FlyMe
| IATA | ICAO | Call sign |
| SH | FLY | FLYBIRD |
- Founded: 2003
- Commenced operations: 2004
- Ceased operations: 2 March 2007
- Hubs: Göteborg Landvetter Airport
- Focus cities: Malmö Airport Stockholm-Arlanda Airport
- Fleet size: 6
- Destinations: 25
- Headquarters: Gothenburg, Sweden
- Website: flyme.com

= FlyMe =

Swedish airline

Fly Me Europe AB, operating as FlyMe, was a low-cost airline based in Gothenburg, Sweden. It operated flights from Gothenburg, Stockholm and Malmö to destinations within Europe. Its main hub was Göteborg Landvetter Airport, with hubs at Malmö Airport and Stockholm-Arlanda Airport. Beginning in April 2006, it widened its destination network and started daily services to European destinations. Majority owner of the business was English Billionaire John Robert Porter and his Norwegian business partner Christen Ager-Hanssen. They also had a majority interest in another airline Global Supply Systems a British all cargo carrier. FlyMe acquired in late 2006 a 25% stake in Global Supply Systems holding company Riverdon ltd with the aim to create a low cost long haul product.

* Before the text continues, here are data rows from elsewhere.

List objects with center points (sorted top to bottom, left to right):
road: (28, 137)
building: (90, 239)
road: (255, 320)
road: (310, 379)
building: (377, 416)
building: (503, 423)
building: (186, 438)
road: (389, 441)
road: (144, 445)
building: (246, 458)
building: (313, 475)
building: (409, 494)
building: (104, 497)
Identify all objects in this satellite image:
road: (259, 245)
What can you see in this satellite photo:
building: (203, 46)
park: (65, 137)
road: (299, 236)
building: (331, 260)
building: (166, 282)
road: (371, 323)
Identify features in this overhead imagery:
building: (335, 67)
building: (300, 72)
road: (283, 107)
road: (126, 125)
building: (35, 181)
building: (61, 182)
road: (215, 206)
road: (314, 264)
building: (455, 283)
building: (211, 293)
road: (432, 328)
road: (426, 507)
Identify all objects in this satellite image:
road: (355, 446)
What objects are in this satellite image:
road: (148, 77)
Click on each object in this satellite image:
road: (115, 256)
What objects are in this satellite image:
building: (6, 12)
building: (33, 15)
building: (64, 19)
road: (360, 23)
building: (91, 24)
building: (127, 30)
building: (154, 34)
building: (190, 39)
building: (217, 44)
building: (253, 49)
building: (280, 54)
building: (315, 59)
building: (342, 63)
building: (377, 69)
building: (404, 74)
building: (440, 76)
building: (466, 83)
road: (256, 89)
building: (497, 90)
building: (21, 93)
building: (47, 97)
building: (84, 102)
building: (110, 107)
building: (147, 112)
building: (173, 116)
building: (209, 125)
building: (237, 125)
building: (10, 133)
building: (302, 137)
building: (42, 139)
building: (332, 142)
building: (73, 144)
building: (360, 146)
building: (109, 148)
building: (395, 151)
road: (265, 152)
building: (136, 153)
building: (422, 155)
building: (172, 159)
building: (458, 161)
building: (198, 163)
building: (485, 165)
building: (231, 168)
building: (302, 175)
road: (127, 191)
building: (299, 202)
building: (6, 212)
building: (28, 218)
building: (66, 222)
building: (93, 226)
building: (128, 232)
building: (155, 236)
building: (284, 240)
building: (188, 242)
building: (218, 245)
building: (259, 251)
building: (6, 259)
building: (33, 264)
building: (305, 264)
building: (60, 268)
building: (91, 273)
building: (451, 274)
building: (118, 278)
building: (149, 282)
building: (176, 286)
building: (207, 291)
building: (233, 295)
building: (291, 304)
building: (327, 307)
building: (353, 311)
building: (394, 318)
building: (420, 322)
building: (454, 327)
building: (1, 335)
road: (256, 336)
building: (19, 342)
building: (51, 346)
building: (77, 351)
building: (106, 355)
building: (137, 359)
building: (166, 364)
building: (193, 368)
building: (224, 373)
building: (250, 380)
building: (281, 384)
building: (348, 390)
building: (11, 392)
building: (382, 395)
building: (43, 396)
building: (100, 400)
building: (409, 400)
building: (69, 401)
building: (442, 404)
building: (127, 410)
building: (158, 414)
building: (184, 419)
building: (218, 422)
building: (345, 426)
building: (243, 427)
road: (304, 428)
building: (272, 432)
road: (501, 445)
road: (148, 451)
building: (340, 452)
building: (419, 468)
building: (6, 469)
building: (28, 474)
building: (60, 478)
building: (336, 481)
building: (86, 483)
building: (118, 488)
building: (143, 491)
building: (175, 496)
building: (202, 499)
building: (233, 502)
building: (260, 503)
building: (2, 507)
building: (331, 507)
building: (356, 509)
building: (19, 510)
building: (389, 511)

The airline ceased operations on 2 March 2007.

== History ==

The airline was founded in 2003 and started operations on 1 March 2004. It employed 104 staff.

On 2 March 2007, FlyMe announced that it would file for bankruptcy due to an unwillingness by its banks to release further funding; this decision was based on proceeds from a rights issue by its parent company. FlyMe accordingly cancelled all its flights.

== Destinations ==
Before its grounding, FlyMe operated to the following destinations:
- Czech Republic
  - Prague (Ruzyně International Airport)
- Finland
  - Helsinki
- France
  - Beauvais (Beauvais-Tillé Airport)
  - Marseille (Marseille Provence Airport)
  - Nice (Nice Côte d'Azur Airport)
- Germany
  - Düsseldorf (Düsseldorf Airport)
- Greece
  - Chania (Chania International Airport)
  - Rhodes (Rhodes International Airport, "Diagoras")
- Italy
  - Bologna (Bologna Airport)
  - Rimini (Federico Fellini International Airport)
  - Rome (Ciampino Airport)
- Netherlands
  - Amsterdam (Schiphol)
- Spain
  - Alicante (Alicante Airport)
  - Barcelona (Barcelona International Airport)
  - Málaga (Málaga Airport)
  - Palma de Mallorca (Son Sant Joan Airport)
- Sweden
  - Gothenburg (Göteborg Landvetter Airport)
  - Helsingborg
  - Luleå (Luleå Airport)
  - Malmö (Malmö Airport)
  - Stockholm (Stockholm-Arlanda Airport)
  - Sundsvall
  - Östersund
- Turkey
  - Istanbul (Sabiha Gökçen International Airport)
- United Kingdom
  - London (London Stansted)

== Fleet ==
The FlyMe fleet consisted of the following aircraft (as of August 2006):
- 5 Boeing 737-300
- 1 Boeing 737-500

The average age of the FlyMe fleet was 16.7 years as of February 2007.